Watch Me Disappear is another book that I struggled with deciding how I really wanted to rate this one. After much deliberating I decided to just stay down the middle with my rating as there were some things in here that I just kept thinking about that sort of bothered me with this mystery. However, even with my doubts I still got engaged and would definitely pick up another read by this author so in no way did I find this one bad at all either.
The first thing I found odd about this mystery/thriller read was that quite honestly for me as a reader it lacked the thrilling part for the most part. Taking place a year after Billie’s disappearance perhaps left out that beat the clock discovery for me. At that point I thought to myself if she is alive then there’s like a 99% chance she’s left on purpose so perhaps you guys should just move on and leave the secrets buried…. although as a fan of mystery/thriller I was still curious as to what happened, just not as intensely.

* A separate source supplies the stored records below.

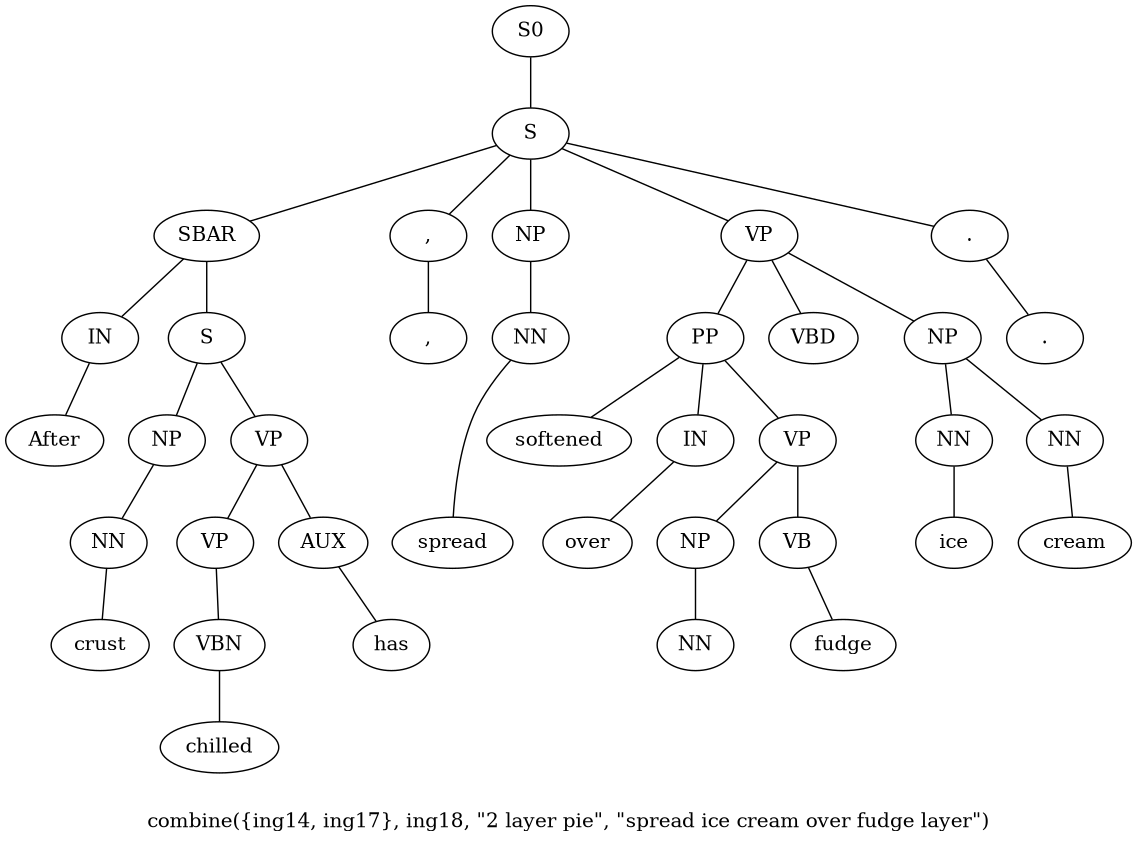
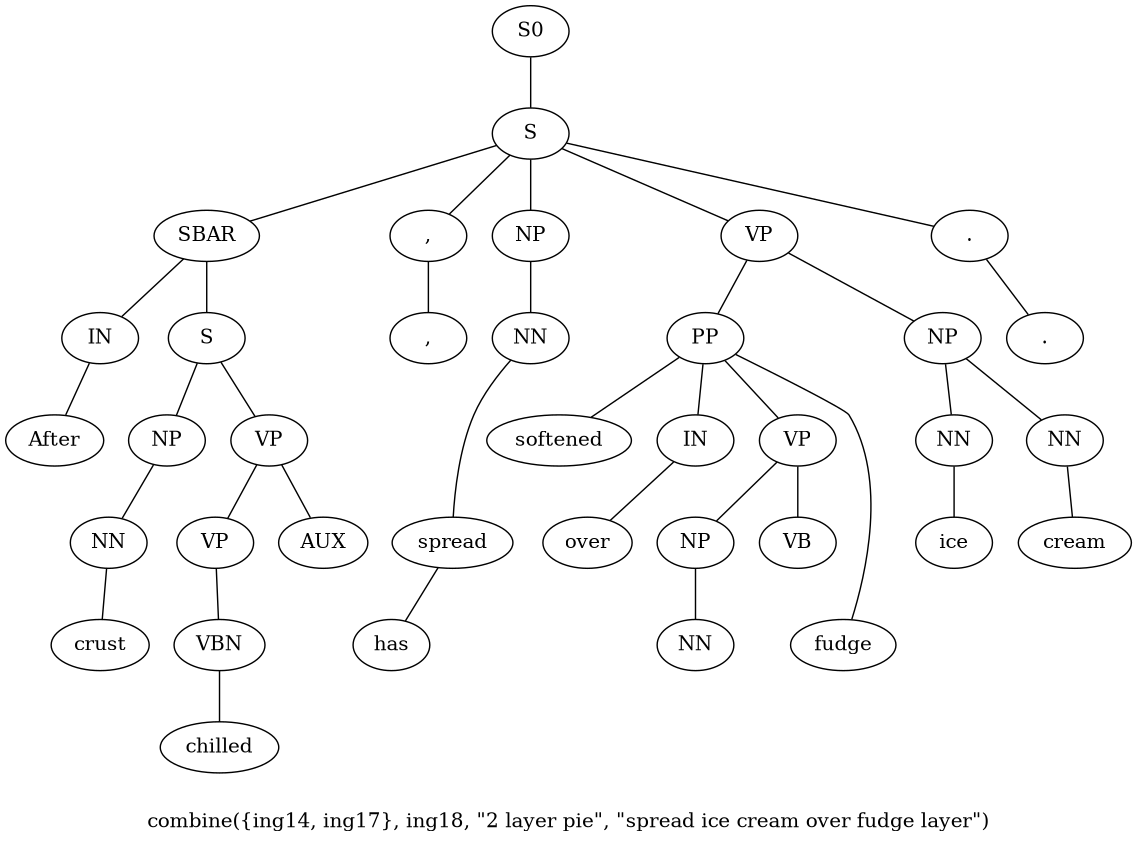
  graph {
    label="combine({ing14, ing17}, ing18, \"2 layer pie\", \"spread ice cream over fudge layer\")"
    n1 [label=S0]
    n2 [label=S]
    n3 [label=SBAR]
    n4 [label=","]
    n5 [label=NP]
    n6 [label=VP]
    n7 [label="."]
    n8 [label=IN]
    n9 [label=S]
    n10 [label=","]
    n11 [label=NN]
-   n12 [label=VBD]
    n13 [label=NP]
    n14 [label=PP]
    n15 [label="."]
    n16 [label=After]
    n17 [label=NP]
    n18 [label=VP]
    n19 [label=NN]
    n20 [label=AUX]
    n21 [label=VP]
    n22 [label=crust]
    n23 [label=has]
    n24 [label=VBN]
    n25 [label=chilled]
    n26 [label=spread]
    n27 [label=NN]
    n28 [label=NN]
    n29 [label=softened]
    n30 [label=IN]
    n31 [label=VP]
    n32 [label=ice]
    n33 [label=cream]
    n34 [label=over]
    n35 [label=VB]
    n36 [label=NP]
    n37 [label=fudge]
    n38 [label=NN]
    n1 -- n2
    n2 -- n3
    n2 -- n4
    n2 -- n5
    n2 -- n6
    n2 -- n7
    n3 -- n8
    n3 -- n9
    n4 -- n10
    n5 -- n11
-   n6 -- n12
    n6 -- n13
    n6 -- n14
    n7 -- n15
    n8 -- n16
    n9 -- n17
    n9 -- n18
    n11 -- n26
    n13 -- n27
    n13 -- n28
    n14 -- n29
    n14 -- n30
    n14 -- n31
    n17 -- n19
    n18 -- n20
    n18 -- n21
    n19 -- n22
-   n20 -- n23
+   n26 -- n23
    n21 -- n24
    n24 -- n25
    n27 -- n32
    n28 -- n33
    n30 -- n34
    n31 -- n35
    n31 -- n36
-   n35 -- n37
+   n14 -- n37
    n36 -- n38
  }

But also, I found Olive’s “visions” to be a strange addition to this type of book. Thinking to myself while reading these parts and how that gets played out later that this type of thing really didn’t fit this book in my mind. Somehow that whole part of the read made the story progress but it just had an odd feel to it being included, although that is just my personal opinion and it may not bother others. So these things left me scratching my head a bit but thinking I’d try this author again because I saw a lot of potential to the writing.
I received an advance copy from the publisher via NetGalley.